I would like to suggest that among a church board’s voices two are of particular import — that of coach and sparring partner. Both of these “voices” assume that the board has a significant role to play in congregational development as the strategic ministry leadership team.

1. The “voice” of the coach. The concept of ‘coach’ arises from the world of sport primarily. Whether the coach is relating to individuals or a team, the function remains essentially the same. The coach seeks to help the athlete develop to his/her fullest and this enables this individual to become the best athlete possible given gifts, skill acquisition, and performance. The coach speaks into the athlete’s life from a more objective place and usually from a wealth of experience. The degree of trust required for this coaching relationship to flourish is significant.

I would argue that church boards, operating as strategic ministry leadership teams within the congregation, function in some sense as the lead pastor’s coach. In their discussions about various issues the church board operates as a council of discernment. If we believe that God’s Spirit provides spiritual wisdom and intelligence to all believers to some degree, then a church board composed of mature spiritual leaders should be able to offer some kinds of coaching advice not available elsewhere. This would include a deep appreciation of the congregational setting and context; a sense of what it might take to bring the congregation together in support of a new initiative; a sensitivity about when to say no to some proposals; an awareness of when the pastoral leadership may be running ahead of the congregation. For its part the church board uses its coaching “voice” because it desires the lead pastor to be as successful as possible in his role, but also because it is committed to advancing the congregation’s mission. Sometimes there is a tension between these two outcomes that requires patient leadership to sort out. So the aspect of encouragement is important, as well as helping the lead pastor keep a clear perspective on issues.

2. The “voice” of the sparring partner. This second “voice” is perhaps more controversial and less recognized. Again the concept comes from the sporting world, particularly that of boxing. The professional boxer hones his skills by practicing his art with another boxer. However, care is taken in this energetic exchanges to limit harm or injury. The goal is improvement of the boxer’s skills and preparation for the next bout.

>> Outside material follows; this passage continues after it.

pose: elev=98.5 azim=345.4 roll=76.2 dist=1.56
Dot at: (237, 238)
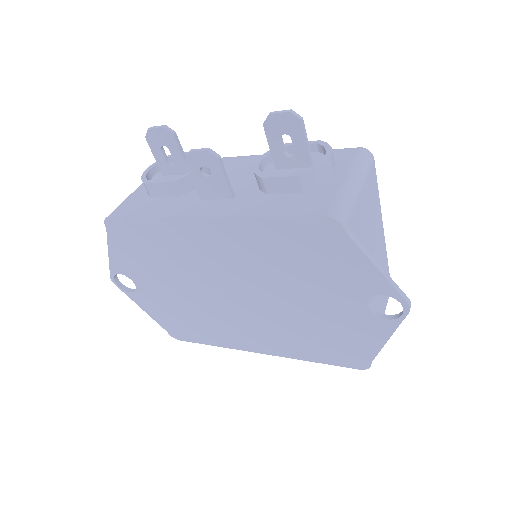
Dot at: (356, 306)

For some this concept of church board as sparring partner for the lead pastor sounds too adversarial, too combative, too aggressive. It suggests as well a leveling of the relationship between the lead pastor and church board members. Some might also consider this analogy wrong-footed when it comes to discerning God’s direction. However, unless one believes that the Holy Spirit only speaks to and through the lead pastor, then this perspective has much to commend it.

This voice is not one that a church board would adopt frequently, but would be chosen when particularly significant options and strategic directions are being considered. It is useful when probing possible futures and scenarios, evaluating risk, and generating creating alternatives to significant problems.